Reading passage
START
# what glue?



## robert carter (May 11, 2012)

What glue do you folks use to glue inserts in carbons so they don`t pull out in the target?Thanks,RC.


----------



## Jake Allen (May 11, 2012)

Hot Melt: Kimsha Quick Stik

Also, I use regular Loctite Super Glue

When I remember to clean the carbon dust from inside the shaft, either works works pretty good for me.


----------



## whossbows (May 11, 2012)

hot melt


----------



## BGBH (May 11, 2012)

Gorilla glue...


----------



## markland (May 11, 2012)

I use a .243 wire brush to scrape the inside of the shaft then use a swab and alcohol to clean it and use 2-part epoxy with all my inserts and have "0" problems with inserts on my arrows.  I like to use epoxy as it has a cure time that allows me to screw on my broadheads and spin and true the insert prior to setting up.


----------



## 2wheelfoster (May 11, 2012)
END
Information supplied
START
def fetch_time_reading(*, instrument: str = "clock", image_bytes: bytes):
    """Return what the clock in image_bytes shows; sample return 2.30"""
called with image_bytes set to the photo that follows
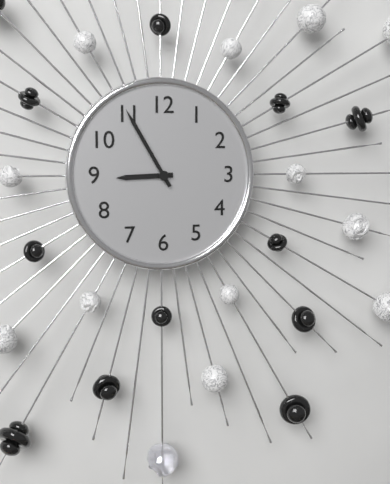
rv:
END
Direction
Copy the part of the forum thread about gluing arrow inserts that runs between "## markland (May" and "2wheelfoster (May 11, 2012)", inclusive. The data above has no part in this.

Expected answer
## markland (May 11, 2012)

I use a .243 wire brush to scrape the inside of the shaft then use a swab and alcohol to clean it and use 2-part epoxy with all my inserts and have "0" problems with inserts on my arrows.  I like to use epoxy as it has a cure time that allows me to screw on my broadheads and spin and true the insert prior to setting up.


----------



## 2wheelfoster (May 11, 2012)